On y trouve aussi tous les détails des constructions militaires : casernes, bastions, magasins à poudre, pavillons d’officiers, vie de la garnison, relation avec la population civile, réserves à prévoir en cas de siège, ainsi que les ordonnances royales prises au sujet de la citadelle. D’autres documents donnent des indications sur les fortins de Ponte Novo, Vivario, Prunelli et Vizzanova. On perçoit ainsi la vie quotidienne de ces officiers ingénieurs et de leurs soldats dans une suite continue de travaux et d’entrainement militaire. À Corte, on ne rencontre pas de grandes dates de batailles, mais une autre définition de l’art militaire, à la Sun Tzu, lorsqu’il écrit dans L’Art de la Guerre,
que la meilleure bataille gagnée, c’est celle qui n’a pas eu lieu, parce que l’adversaire, a compris qu’une attaque serait un échec. Dans cette citadelle, nous sommes dans la logique de la guerre de forteresse. Le second type de guerre étant la guerre de mouvement. On a souvent du mal à imaginer ce que veut dire une attente en termes militaires. C’est non pas un repos, mais un état de veille, où il faut toujours se sécuriser, travailler, rester vif. La dernière guerre de la France avec l’Italie prendra fin au milieu du 20 e siècle. La Légion étrangère allait occuper la citadelle jusqu’au début des années La vie quotidienne était rodée. Tout avait, certainement été prévu. Les ingénieurs du génie qui devaient avoir aussi organisé un certain confort dans les logis. Le système d’organisation devait être réglé parfaitement jusque dans les moindres détails. Cela se sent d’ailleurs encore aujourd’hui. L’architecture, la pensée tactique a dû être puissamment réfléchie. Durant plus de cent ans, ces soldats vont améliorer les défenses, doter la citadelle de tous les perfectionnements techniques. Avec ce paysage superbe en toile de fond. C’est aussi de là que vient cette sensation romantique qui ressort de la visite de la citadelle et qui est magnifiée par les nouveaux arrangements. Bien sûr, on pourrait se demander si cette citadelle et cette garnison n’étaient pas d’un coût disproportionné par rapport à leur utilité. Était-elle réellement nécessaire ?
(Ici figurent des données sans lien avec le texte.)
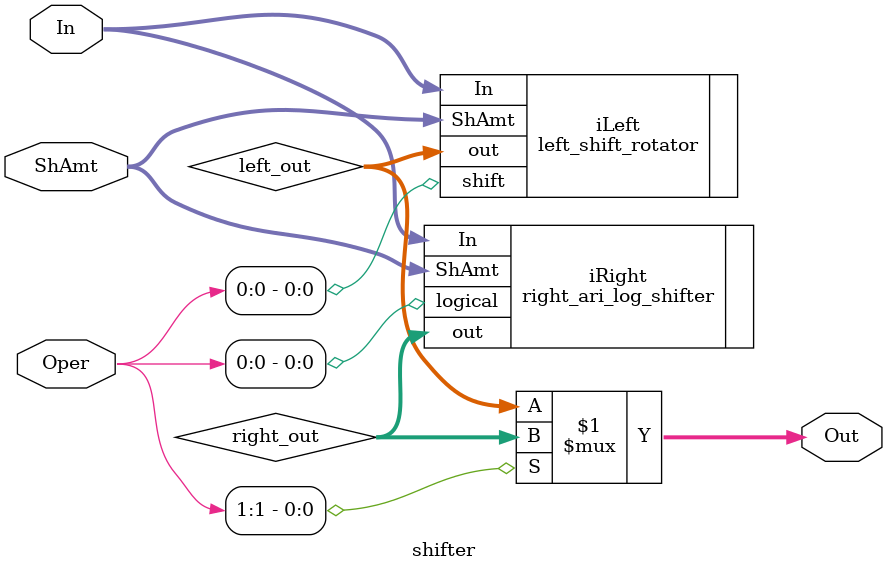
<source format=v>
/*
    CS/ECE 552 Spring '22
    Homework #2, Problem 1
    
    A barrel shifter module.  It is designed to shift a number via rotate
    left, shift left, shift right arithmetic, or shift right logical based
    on the 'Oper' value that is passed in.  It uses these
    shifts to shift the value any number of bits.
 */
module shifter (In, ShAmt, Oper, Out);

    // declare constant for size of inputs, outputs, and # bits to shift
    parameter OPERAND_WIDTH = 16;
    parameter SHAMT_WIDTH   =  4;
    parameter NUM_OPERATIONS = 2;

    input  [OPERAND_WIDTH -1:0] In   ; // Input operand
    input  [SHAMT_WIDTH   -1:0] ShAmt; // Amount to shift/rotate
    input  [NUM_OPERATIONS-1:0] Oper ; // Operation type
    output [OPERAND_WIDTH -1:0] Out  ; // Result of shift/rotate

    /* YOUR CODE HERE */
	wire [OPERAND_WIDTH -1:0] left_out, right_out;			// output from the left_shift_rotator and the right_ari_log_shifter
	
    left_shift_rotator iLeft(
		.In(In), 
		.shift(Oper[0]), 
		.ShAmt(ShAmt), 
		.out(left_out)
	);
	
	right_ari_log_shifter iRight(
		.In(In), 
		.logical(Oper[0]), 
		.ShAmt(ShAmt), 
		.out(right_out)
	);
	
	// pick final answer from the submodules
	assign Out = Oper[1] ? right_out : left_out;
   
endmodule

</source>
Certes, les fortifications épargnent le sang. Mais cette citadelle, faite de pierres, de chemins de ronde, de canonnières, correspondaient-elles à un véritable danger ? Il faut alors penser que la Corse n’a été vaincue par les armées du roi de France que par l’avantage du nombre et de l’artillerie. Les plans de la citadelle sont imaginés juste après de violents affrontements avec les indépendantistes. Et la France allait bientôt prendre les chemins de la Révolution et de l’Empire. C’est dans ce contexte que l’on peut percevoir l’utilité d’avoir une forteresse au centre de l’île, c’est la seule qui n’est pas sur la côte. Elle pouvait servir de base de soutien en cas d’invasion par exemple par les Anglais. La Citadelle de Corte est ainsi un des fleurons stratégiques de l’histoire de la Corse. Un de ses repères qui rappelle l’enjeu de cette Île de la Beauté au cœur de la Méditerranée, et qui n’a jamais été à l’abri de différentes menaces.

REPÈRES
Créé le 1er janvier 2005 par regroupement des anciens services historiques d’armées, le Service historique de la Défense est le lieu de conservation des archives des ministères chargés des affaires militaires depuis l’origine. Ressources documentaires de premier ordre, ses collections (450 km d’archives remontant au XVII e siècle, près d’un million d’ouvrages), représentent une part de la mémoire de la Nation. Aujourd’hui conservées à Vincennes, les archives du génie militaire étaient auparavant consultables dans chaque département.